Многие романисты — я имею в виду их младших современников, тех, кому сегодня тридцать лет с небольшим, — очарованные неповторимым стилем Гонкуров, взволнованные их творчеством, будто звуками симфонии, заимствовали у них слова, манеру чувствовать; образовалась некая группа. Но дело в том, что подражание должно остановиться там, где начинается то, что я бы назвал современной риторикой. Усвоив ее, ученики гг. Гонкуров принизили бы своих учителей; я предпочитаю видеть братьев в раззолоченной расписной часовне, лишенными всякого потомства, подобными идолам искусства, упавшим с неба в один прекрасный день. Будучи заведена слишком далеко (да еще новичками, вынужденными в чем-то превзойти учителей), их манера обернулась бы жеманством, излишеством художественной чеканки, в которой потонули бы идеи и факты. Сами Гонкуры в «Госпоже Жервезе» порой убивают значительность человеческих документов, добытых посредством столь острой и точной наблюдательности.

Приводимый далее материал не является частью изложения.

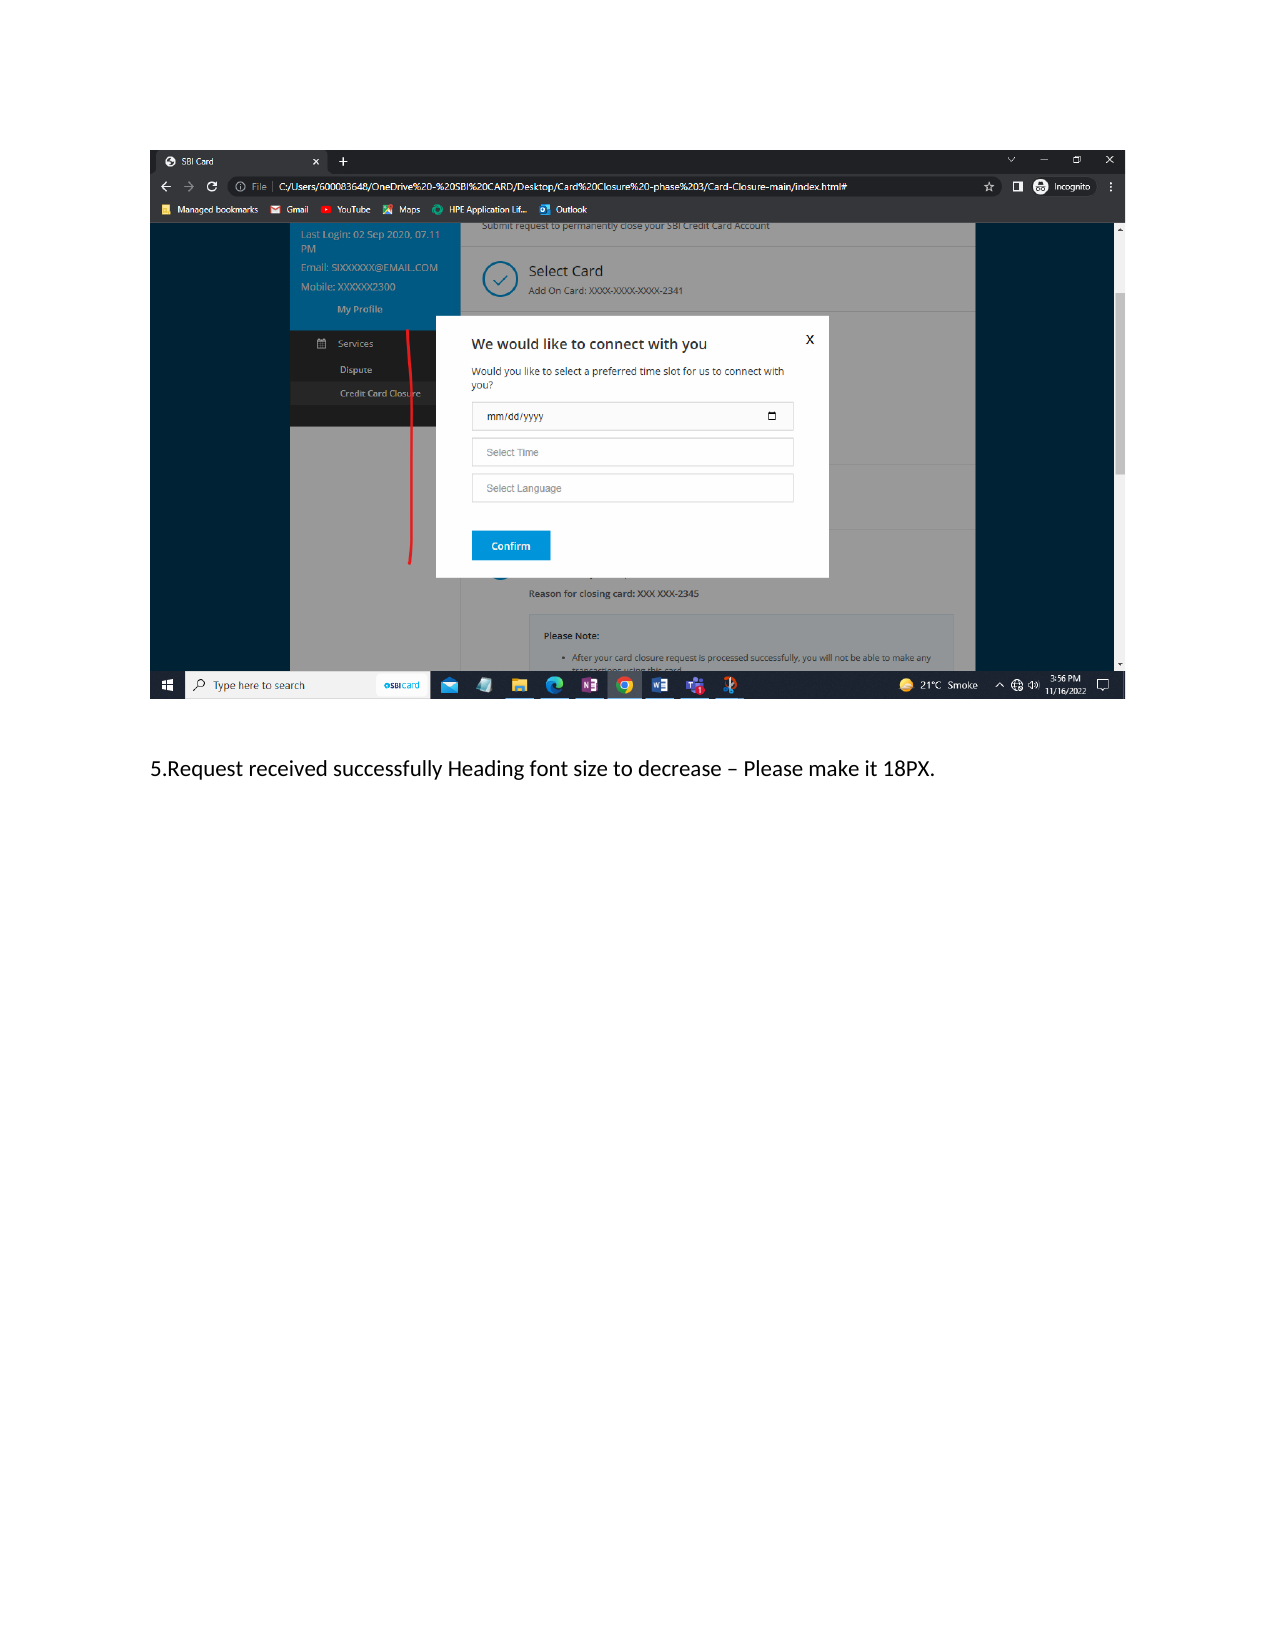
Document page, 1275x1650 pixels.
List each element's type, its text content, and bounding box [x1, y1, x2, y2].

picture [150, 150, 1125, 699]
text 5.Request received successfully Heading font size to decrease – Please make it 18PX. [150, 754, 1125, 782]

Мне хочется высказать в завершение этой статьи следующую утешительную мысль. Публике, так мало чувствительной к изяществу формы, свойственны крутые повороты, похожие на акты восстановления справедливости. Целых десять лет произведения братьев Гонкуров пребывали в безвестности, их знал лишь узкий круг почитателей. Пресса всегда относилась к ним с возмущением и суровостью. И вдруг, неизвестно почему, в последнее время газеты принялись расхваливать эти же самые произведения по случаю появления в продаже их новых изданий. Объявились покупатели, их становится все больше, книги гг. Гонкуров вызывают горячий интерес. Наконец-то пришел час, и над могилой умершего брата возгорелась слава; но возгорелась тогда, когда другой брат остался одиноким и увечным.